▸ **Task brief**
Your task is to transcribe the entries below exactly, from their first line down to the line containing "#### **Activity-Based Weather Matching**", and to stop there.

[Stored data]
________

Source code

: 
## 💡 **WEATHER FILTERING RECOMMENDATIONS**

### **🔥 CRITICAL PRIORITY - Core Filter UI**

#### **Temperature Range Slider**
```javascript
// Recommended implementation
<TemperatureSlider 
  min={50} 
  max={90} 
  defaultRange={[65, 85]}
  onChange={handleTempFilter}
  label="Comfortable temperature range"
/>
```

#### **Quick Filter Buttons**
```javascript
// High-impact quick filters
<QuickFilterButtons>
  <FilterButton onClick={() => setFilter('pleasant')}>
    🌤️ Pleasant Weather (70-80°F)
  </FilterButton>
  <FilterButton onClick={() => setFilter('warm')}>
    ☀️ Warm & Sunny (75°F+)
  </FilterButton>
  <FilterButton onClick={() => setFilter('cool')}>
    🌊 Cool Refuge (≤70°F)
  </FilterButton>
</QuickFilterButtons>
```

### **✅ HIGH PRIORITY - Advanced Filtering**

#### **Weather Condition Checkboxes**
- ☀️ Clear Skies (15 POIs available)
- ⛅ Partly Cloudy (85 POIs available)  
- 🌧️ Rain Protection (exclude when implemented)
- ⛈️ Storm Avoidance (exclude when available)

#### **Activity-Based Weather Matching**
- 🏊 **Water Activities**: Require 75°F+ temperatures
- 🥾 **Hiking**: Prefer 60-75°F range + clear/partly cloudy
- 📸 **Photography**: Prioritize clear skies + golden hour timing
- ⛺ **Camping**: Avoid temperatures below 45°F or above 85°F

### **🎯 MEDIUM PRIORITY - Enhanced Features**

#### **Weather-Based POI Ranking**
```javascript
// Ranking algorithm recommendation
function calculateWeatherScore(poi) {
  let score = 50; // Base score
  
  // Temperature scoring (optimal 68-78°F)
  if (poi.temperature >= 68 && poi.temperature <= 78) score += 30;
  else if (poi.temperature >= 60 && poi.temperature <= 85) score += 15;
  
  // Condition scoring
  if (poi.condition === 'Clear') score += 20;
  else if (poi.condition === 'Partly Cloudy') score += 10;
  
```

________

▸ **Expected output**
Source code

: 
## 💡 **WEATHER FILTERING RECOMMENDATIONS**

### **🔥 CRITICAL PRIORITY - Core Filter UI**

#### **Temperature Range Slider**
```javascript
// Recommended implementation
<TemperatureSlider 
  min={50} 
  max={90} 
  defaultRange={[65, 85]}
  onChange={handleTempFilter}
  label="Comfortable temperature range"
/>
```

#### **Quick Filter Buttons**
```javascript
// High-impact quick filters
<QuickFilterButtons>
  <FilterButton onClick={() => setFilter('pleasant')}>
    🌤️ Pleasant Weather (70-80°F)
  </FilterButton>
  <FilterButton onClick={() => setFilter('warm')}>
    ☀️ Warm & Sunny (75°F+)
  </FilterButton>
  <FilterButton onClick={() => setFilter('cool')}>
    🌊 Cool Refuge (≤70°F)
  </FilterButton>
</QuickFilterButtons>
```

### **✅ HIGH PRIORITY - Advanced Filtering**

#### **Weather Condition Checkboxes**
- ☀️ Clear Skies (15 POIs available)
- ⛅ Partly Cloudy (85 POIs available)  
- 🌧️ Rain Protection (exclude when implemented)
- ⛈️ Storm Avoidance (exclude when available)

#### **Activity-Based Weather Matching**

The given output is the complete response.